**Ausgangstext**
# # # # #
Man hat Usain Bolt schon ausgelassener erlebt. Der schnellste Mann dieser Welt hat mit einer Pressekonferenz in London quasi die 16. Leichtathletik-WM eröffnet. Offiziell geht es erst am Freitag los, ebenfalls mit Bolt, der in den Vorläufen über 100 Meter (Finale am Samstag) anzutreten hat. Der Jamaikaner, der am 21. August 31 Jahre alt wird, will "natürlich auch hier ungeschlagen bleiben". Aktuell hält er bei elf WM-Titeln, beginnend mit Berlin 2009 hat er – mit einer Ausnahme – bei jeder WM gewonnen, was es für ihn zu gewinnen gibt, Gold über 100 und 200 Meter und mit der Sprintstaffel. Die eine Ausnahme ist der Hunderter bei der WM 2011 in Daegu, Südkorea, wo ihm ein Fehlstart unterlief.

Bolt hat wie kaum ein Leichtathlet vor ihm die Massen in seinen Bann gezogen. Gewinnendes Wesen mit gewinnendem Wesen. Die Rekorde purzelten vor allem zu Beginn. Bei den Olympischen Spielen in Peking gewann er mit riesigem Vorsprung über 100 (9,69 Sekunden) sowie über 200 Meter, da verbesserte er die Bestmarke des US-Amerikaners Michael Johnson um 0,12 auf 19,30 Sekunden. Auch Jamaikas Staffel kam als erste ins Ziel, dieser Olympiasieg galt aber nur bis Jänner 2017. Da wurde nicht nur dem nachträglich des Dopings überführten Nesta Carter, sondern eben auch seinen Kollegen der Titel aberkannt. Sei's drum, bei der WM 2009 in Berlin nützte Bolt noch zulässigen Rückenwind zu den zwei heute gültigen Weltrekorden – 9,58 und 19,19 Sekunden.
# # # # #
**Datenauszug**
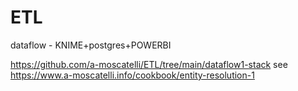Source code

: # ETL

dataflow - KNIME+postgres+POWERBI

https://github.com/a-moscatelli/ETL/tree/main/dataflow1-stack
see https://www.a-moscatelli.info/cookbook/entity-resolution-1
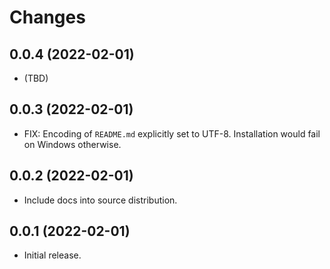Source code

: # Changes

## 0.0.4 (2022-02-01)

- (TBD)

## 0.0.3 (2022-02-01)

- FIX: Encoding of `README.md` explicitly set to UTF-8. Installation would fail on Windows otherwise.

## 0.0.2 (2022-02-01)

- Include docs into source distribution.

## 0.0.1 (2022-02-01)

- Initial release.
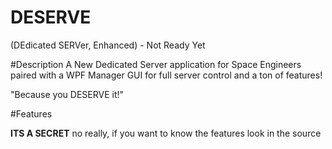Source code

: DESERVE 
=====
(DEdicated SERVer, Enhanced) - Not Ready Yet

#Description
A New Dedicated Server application for Space Engineers paired with a WPF Manager GUI for full server control and a ton of features!

"Because you DESERVE it!"

#Features

 **ITS A SECRET** 
 no really, if you want to know the features look in the source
# # # # #
**Anforderungen der Aufgaben**
1) Bei welcher WM verlor Bolt laut dem Text über Usain Bolt den Hunderter, und weshalb?
2) Schreib aus dem Text über Usain Bolt alles von "Bolt hat wie" bis hinunter zu "und 19,19 Sekunden." wortgetreu ab.

**Antworten pro Aufgabe**
1) Bei der WM 2011 in Daegu, Südkorea, weil ihm ein Fehlstart unterlief.

2)
Bolt hat wie kaum ein Leichtathlet vor ihm die Massen in seinen Bann gezogen. Gewinnendes Wesen mit gewinnendem Wesen. Die Rekorde purzelten vor allem zu Beginn. Bei den Olympischen Spielen in Peking gewann er mit riesigem Vorsprung über 100 (9,69 Sekunden) sowie über 200 Meter, da verbesserte er die Bestmarke des US-Amerikaners Michael Johnson um 0,12 auf 19,30 Sekunden. Auch Jamaikas Staffel kam als erste ins Ziel, dieser Olympiasieg galt aber nur bis Jänner 2017. Da wurde nicht nur dem nachträglich des Dopings überführten Nesta Carter, sondern eben auch seinen Kollegen der Titel aberkannt. Sei's drum, bei der WM 2009 in Berlin nützte Bolt noch zulässigen Rückenwind zu den zwei heute gültigen Weltrekorden – 9,58 und 19,19 Sekunden.